Questions to answer:
A. Answer these questions from the markup and ViewComponent guidelines, marking each answer with the same numeral:
(i) What should be done with an id or class that has zero consumers?
(ii) What kind of arguments must view components initialize with?
(iii) What prefix should ViewComponent templates use for view helpers?
B. Pick up the markup and ViewComponent guidelines after their final line and write the next few rules in the same style.

Text block:
____

No dead hooks in markup
Only add an id or non-utility class when something concrete consumes it — a CSS rule, a JS/Stimulus selector, a test fixture, an accessibility attribute. Don't keep or invent "structural identifier" hooks "in case something needs them later," and don't replace a removed hook with a renamed one out of inertia.
When deleting an id/class, grep the repo for the name before deciding what to do with it:
- Zero consumers: delete it, don't rename it.
- Consumers exist: either update them, or leave the hook in place — the consumers are the reason it earns its spot in the markup.
ViewComponent rules
This project uses the ViewComponent gem to render components.
- Prefer view components to partials.
- Generate a new view component with
rails generate component ComponentName argument1 argument2.
- View components must initialize with keyword arguments. Everything the component needs must be passed in explicitly by the caller — never reach into controller state from inside a component (e.g.
controller.instance_variable_get(:@bike)). If the component needs @bike, the caller renders Component.new(bike: @bike).
- In view components, use instance variables directly — don't add
attr_reader/attr_accessor. Reference @foo everywhere, including in the template (@current_user, not current_user).
- In ViewComponent templates, use the
helpers. prefix for view helpers (e.g. helpers.time_ago_in_words).

____

Supplied records:
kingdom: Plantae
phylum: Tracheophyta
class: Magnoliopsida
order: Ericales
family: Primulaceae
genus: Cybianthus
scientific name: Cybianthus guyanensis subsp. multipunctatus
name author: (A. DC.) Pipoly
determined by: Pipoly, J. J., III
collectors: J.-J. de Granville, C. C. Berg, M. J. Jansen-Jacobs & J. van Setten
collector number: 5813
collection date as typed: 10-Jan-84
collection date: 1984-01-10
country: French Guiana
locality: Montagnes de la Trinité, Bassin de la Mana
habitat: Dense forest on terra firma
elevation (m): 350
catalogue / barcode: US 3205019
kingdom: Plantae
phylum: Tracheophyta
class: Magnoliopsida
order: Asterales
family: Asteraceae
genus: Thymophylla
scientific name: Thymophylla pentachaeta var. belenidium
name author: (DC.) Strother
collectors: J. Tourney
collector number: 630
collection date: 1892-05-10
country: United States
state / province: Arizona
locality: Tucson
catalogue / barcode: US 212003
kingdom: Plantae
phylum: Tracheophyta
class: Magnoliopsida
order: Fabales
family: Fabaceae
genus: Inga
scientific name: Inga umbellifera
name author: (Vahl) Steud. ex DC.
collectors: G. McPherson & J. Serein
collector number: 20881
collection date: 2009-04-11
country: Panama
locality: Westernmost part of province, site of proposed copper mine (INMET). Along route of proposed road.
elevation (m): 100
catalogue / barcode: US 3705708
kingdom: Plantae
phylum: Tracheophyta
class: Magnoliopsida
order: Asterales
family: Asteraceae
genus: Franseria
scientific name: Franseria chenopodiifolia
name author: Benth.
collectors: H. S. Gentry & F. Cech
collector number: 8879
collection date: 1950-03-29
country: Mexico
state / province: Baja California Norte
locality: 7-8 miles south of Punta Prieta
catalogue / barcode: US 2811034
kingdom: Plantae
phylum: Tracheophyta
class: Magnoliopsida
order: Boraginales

____

Exercise results:
A.
(i) Delete it; don't rename it.
(ii) Keyword arguments.
(iii) The helpers. prefix.

B.
- Rule of thumb: try the bare call first. Only add
helpers. if it fails with NoMethodError — route helpers (new_bike_path) and ActionView tag/url builders (tag.span, content_tag, link_to) are mixed into ViewComponent::Base directly, so they don't need it.
- Never nest a component inside a folder that already holds a
component.rb. Each component lives in app/components/<path>/component.rb (and spec/components/<path>/component_spec.rb); siblings go in sibling folders, not subfolders. If you have search/everything_combobox/component.rb and need a related component, place it at search/everything_combobox_options/component.rb (module Search::EverythingComboboxOptions), not search/everything_combobox/options/component.rb.
- Converting a partial to a component is a faithful move, not a cleanup. Carry the markup over verbatim — including comments and commented-out code. Those lines are often a deliberate stash (a link that's temporarily disabled, a snippet someone expects to restore), so dropping them silently loses intent and surprises the reviewer, who expects the diff to read as "same content, new home." The only changes a conversion should introduce are the mechanical ones the move requires:
t(".x") → translation(".x"), adding helpers. where a helper now needs it, and the like. If you spot something that genuinely looks like dead code worth removing, that's a separate judgment call — raise it with the user or do it in its own commit, don't fold it into the move.
Playwright screenshot filenames
Every mcp__playwright__browser_take_screenshot call must pass a filename: that starts with tmp/ (e.g. tmp/tooltip-hover.png). The MCP tool's default root is the project root — a bare filename like tooltip.png lands in the working tree, shows up in git status, and has to be cleaned up by hand. tmp/ is gitignored, so screenshots there stay out of commits and don't pollute the diff. This rule applies to ad-hoc visual verification, not just PR-screenshot capture.